US yields fell slightly less than 2 bps at the front end of the curve while ending flat at the very long end. German Bunds underperformed with daily yield changes varying between -0.7 bps (2-yr) and +3.4 bps (30-yr). EUR/USD closed unchanged after testing last week’s top at EUR/USD 1.0787. EUR/GBP bounced off 0.8547 support going into this week’s key data releases to close a tad below 0.86. Labour market data came in extremely hot this morning with more wage pressure, stronger employment growth and a lower unemployment rate. Sterling rises on the figures.
US May CPI inflation is the main dish today. Consensus expects a 0.1% M/M headline increase with the Y/Y-figure declining further from 4.9% to 4.1% mainly driven by energy and base effects. These will continue to play a role in June as well. Core inflation is expected to rise by 0.4% M/M and 5.2% Y/Y (from 5.5% Y/Y). Anything bar an outsized upward surprise should seal the Fed’s skip strategy. Anything in line with or below forecasts will pull US yields and the dollar lower going into tomorrow’s meeting with some still betting on a rate hike. Nearby technical resistance levels (eg 4.64% for the 2y-yield) come into play as well. Risk sentiment should remain constructive. The US Treasury’s $18bn 30-yr bond sale is a wildcard for trading.

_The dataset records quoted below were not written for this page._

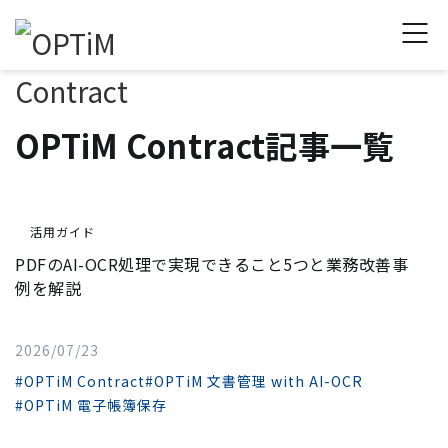
OPTiM Contract記事一覧
活用ガイド
PDFのAI-OCR処理で実現できること5つと業務改善事
例を解説
2026/07/23
#OPTiM Contract
#OPTiM 文書管理 with AI-OCR
#OPTiM 電子帳簿保存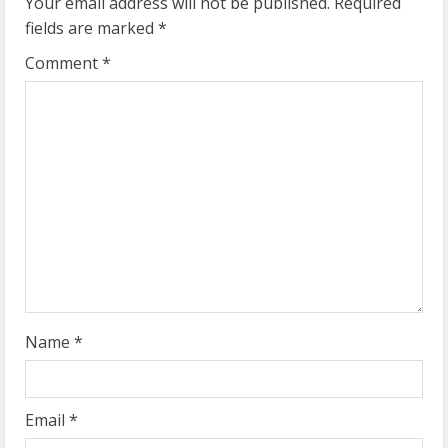
e
Your email address will not be published.
Required
fields are marked
*
R
Comment
*
e
a
d
i
n
g
Name
*
Email
*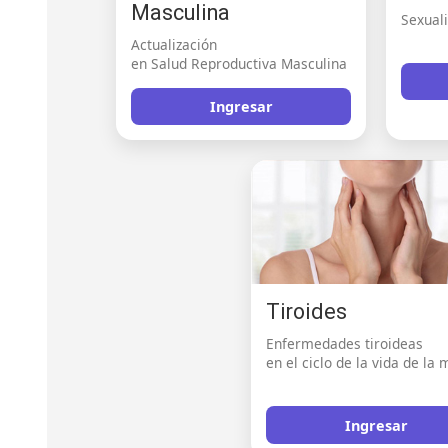
Masculina
Sexual
Actualización
en Salud Reproductiva Masculina
Ingresar
Tiroides
Enfermedades tiroideas
en el ciclo de la vida de la 
Ingresar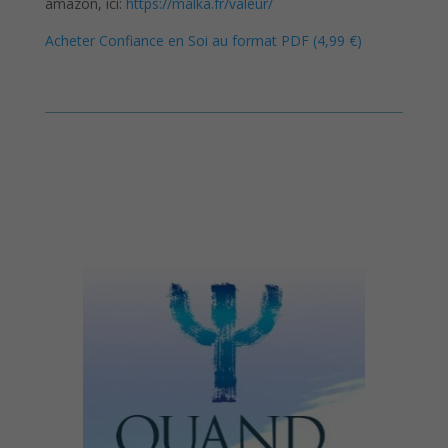
amazon, ici:
https://malka.fr/valeur/
Acheter Confiance en Soi au format PDF (4,99 €)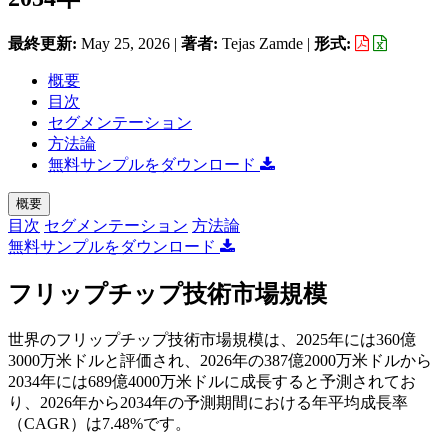
最終更新:
May 25, 2026
|
著者:
Tejas Zamde
|
形式:
概要
目次
セグメンテーション
方法論
無料サンプルをダウンロード
概要
目次
セグメンテーション
方法論
無料サンプルをダウンロード
フリップチップ技術市場規模
世界のフリップチップ技術市場規模は、2025年には360億
3000万米ドルと評価され、2026年の387億2000万米ドルから
2034年には689億4000万米ドルに成長すると予測されてお
り、2026年から2034年の予測期間における年平均成長率
（CAGR）は7.48%です。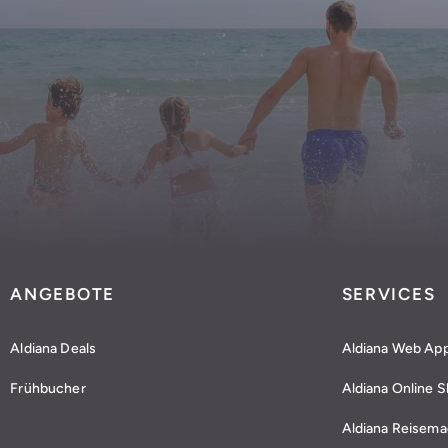
ANGEBOTE
SERVICES
Aldiana Deals
Aldiana Web Ap
Frühbucher
Aldiana Online 
Aldiana Reisema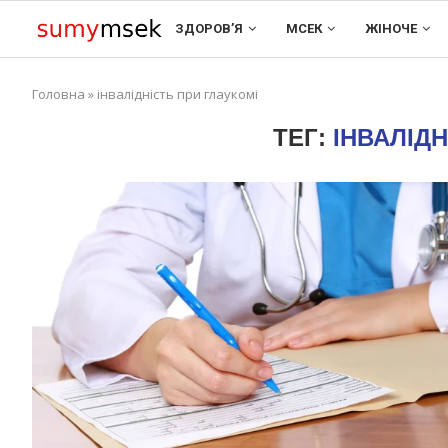
ЗДОРОВ’Я
МСЕК
ЖІНОЧЕ
Головна
»
інвалідність при глаукомі
ТЕГ:
ІНВАЛІДН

The People’s Bank of China (PBOC) today unexpectedly cut its short-term policy interest rate. It reduced the seven day reverse repo rate from 2% to 1.9%. It was the first policy rate cut since August of last year. The rate cut is seen as an indication that the PBOC is acknowledging that the post-pandemic recovery needs additional support. China releases a series of key economic data, including retail sales, investment statistics, production data and money supply data later this week. Markets now also look out for a potential cut in the rate on the 1 year medium term Lending facility on Thursday. The yuan weakened further this morning.